Sunday 9 August 2009

Shaken Not Stirred

I'm reading Alan Bennett's Writing Home just now. It's a collection of his musings and diaries and other bits. It's fairly interesting throughout, and in some places it's utterly captivating – especially when he's writing about the insights and preoccupations that caused him to write some of the screenplays he has written. It's all told with his trademark lugubrious wit, of course – and there are so many of his famous bon mots that it's easy to see how he has retained his position as one of our most popular dramatists over the years. I was reading this morning about some chap or other whom Bennett had encountered in the British Embassy in Washington – he describes this fella as "entirely charming, affable, and able to hold his liquor". What an anachronistic description is that, of someone? It's a phrase one used to hear in the 1960s and seeing it in print for the first time in years, it brought me to a halt.

It immediately conjured up an image of a man in a dark suit and a thin tie – a solid man; someone who is both worldly and dependable. It's not a quality in a man that one looks for any longer. Correction: it's not an attribute that would any longer inspire admiration in other men. There's something quintessentially masculine and old-fashioned – in the James Bond sense – about a man being able to "hold his liquor". Nowadays, it seems that a man is more often to be admired for getting as drunk as he possibly can and for behaving disgracefully. If the inhabitants of central Nottingham are anything to go by, a man is these days a "man" provided that he can deposit the contents of his bladder and his kebab-filled stomach in the same shop doorway, and still go back for more.

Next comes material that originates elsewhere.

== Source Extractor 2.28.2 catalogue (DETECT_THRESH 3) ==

I'm finding it quite difficult these days to "hold my liquor". It seems that after only a couple of drinks, my reason seems to start wavering and I find it hard to hold a discussion on anything sensible. For example, I'd love to chew the fat with someone on subjects such as participatory economics - as an alternative to capitalism - but just two pints of lager renders me incapable of distinguishing between libertarian socialism (on the one hand) and the desperate need to roll naked in the sack with someone (on the other).

Maybe it's all an illusion anyway, and maybe these men who appear to be able to hold their drink, don't actually drink very much at all. The clever man it is who can give the appearance of necking Martini after Martini – and encouraging his associates to do the same – yet who is surreptitiously sipping only half as much as his partners. This reminds me somewhat of the smartass as school who would advocate idleness and delinquency – on the pretext that a displayed diligence was "uncool" - and yet who was secretly swotting like a maniac so that his subsequent high grades would appear to be nothing more than effortless aptitude. Sneaky.

So, perhaps the man who can "hold his liquor" is not James Bond after all, but Lord Snooty.